[Records for this task Boundary: Start]

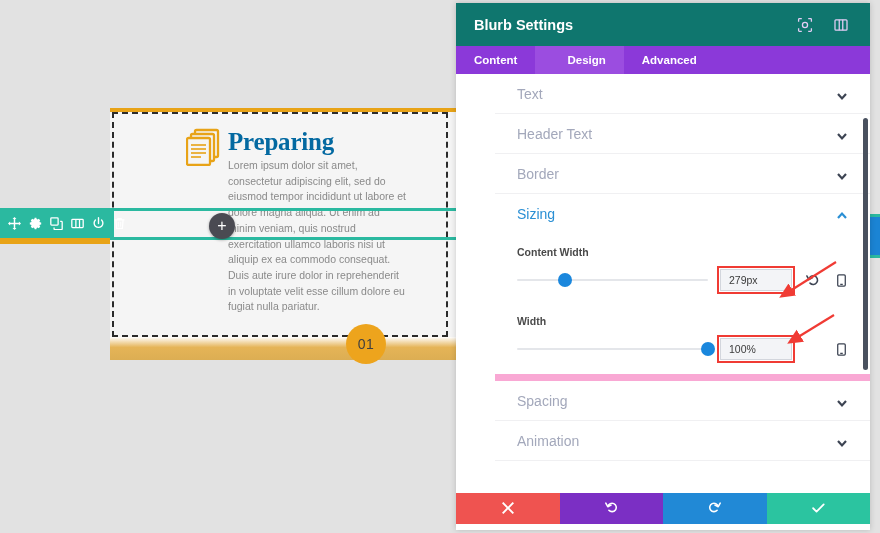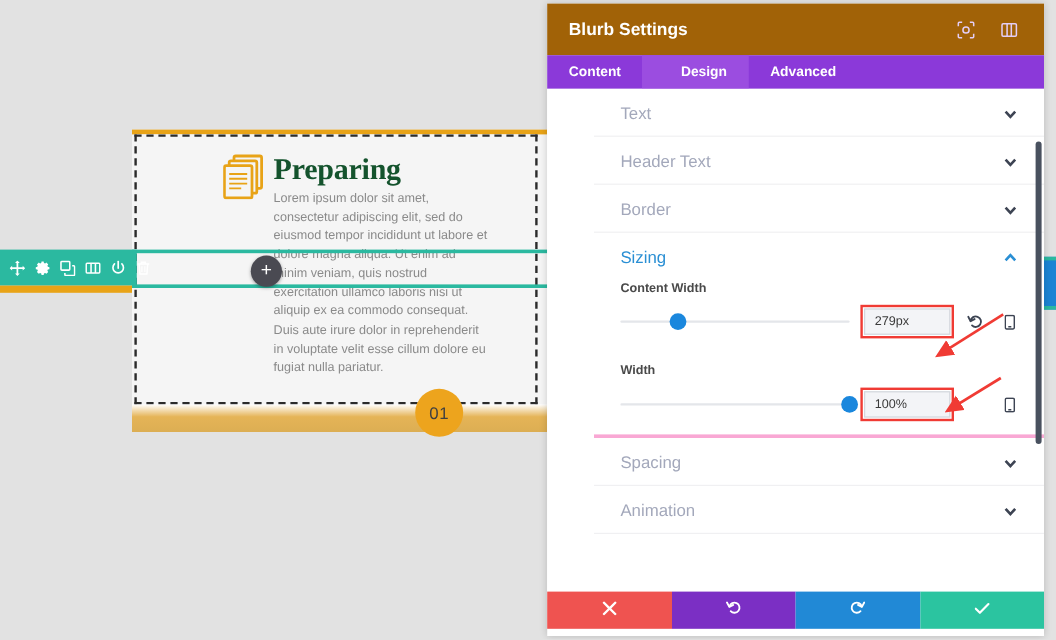--- a/index.html
+++ b/index.html
@@ -100,7 +100,7 @@
     box-shadow: 0 0 6px rgba(0,0,0,.18);
   }
   .panel-header {
-    height: 43px; background: #a16207;
+    height: 43px; background: #0f766e;
     display: flex; align-items: center; padding: 0 18px;
   }
   .panel-title { color: #fff; font-size: 14.5px; font-weight: 700; flex: 1; }

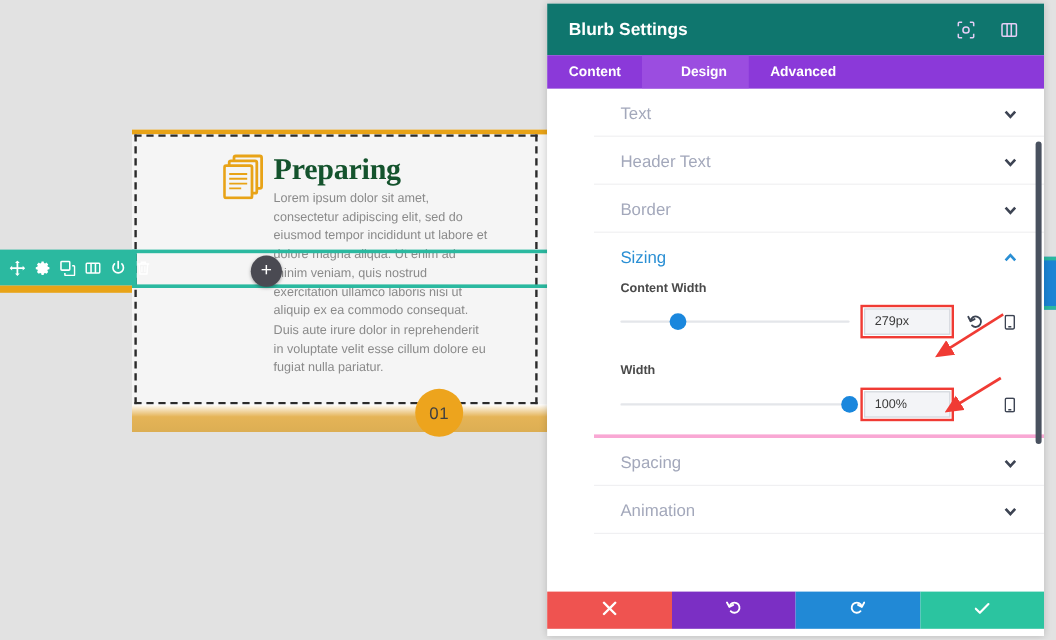--- a/index.html
+++ b/index.html
@@ -35,7 +35,7 @@
   .blurb-title {
     position: absolute; left: 228px; top: 128px;
     font-family: "Liberation Serif", serif;
-    font-size: 25px; font-weight: 700; color: #14532d;
+    font-size: 25px; font-weight: 700; color: #0369a1;
     letter-spacing: -0.2px;
   }
   .blurb-body {

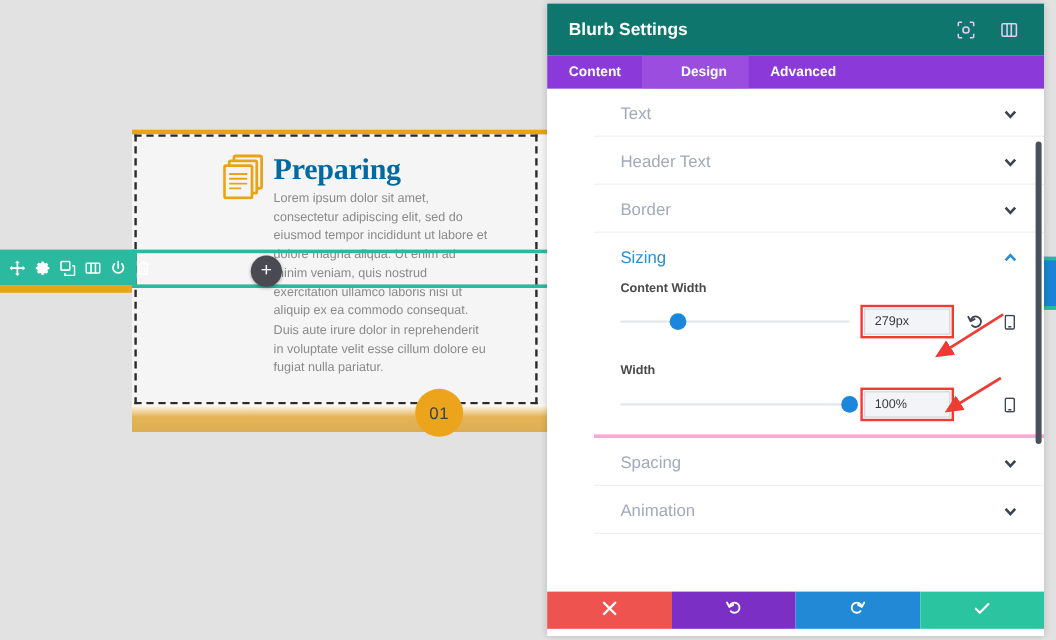--- a/index.html
+++ b/index.html
@@ -126,7 +126,7 @@
   .chev { width: 12px; height: 12px; }
   .chev svg { width: 12px; height: 12px; fill: none; stroke: #3d4453; stroke-width: 2.2; }
 
-  .sizing-open { padding: 0 22px; border-bottom: 3px solid #f9a8d4; padding-bottom: 14px;}
+  .sizing-open { padding: 0 22px; border-bottom: 7px solid #f9a8d4; padding-bottom: 14px;}
   .sizing-head { height: 40px; display:flex; align-items:center; }
   .sizing-head .section-label { color: #2a8fd4; font-size: 14px; }
   .field { margin-top: 0; }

[Records for this task Boundary: End]

### Your instructions
The lines from the start of the records above through the line that holds "700; color: #14532d;" are to be copied exactly, both ends included, and no pictures are to be copied.

### Written answer
--- a/index.html
+++ b/index.html
@@ -100,7 +100,7 @@
     box-shadow: 0 0 6px rgba(0,0,0,.18);
   }
   .panel-header {
-    height: 43px; background: #a16207;
+    height: 43px; background: #0f766e;
     display: flex; align-items: center; padding: 0 18px;
   }
   .panel-title { color: #fff; font-size: 14.5px; font-weight: 700; flex: 1; }

--- a/index.html
+++ b/index.html
@@ -35,7 +35,7 @@
   .blurb-title {
     position: absolute; left: 228px; top: 128px;
     font-family: "Liberation Serif", serif;
-    font-size: 25px; font-weight: 700; color: #14532d;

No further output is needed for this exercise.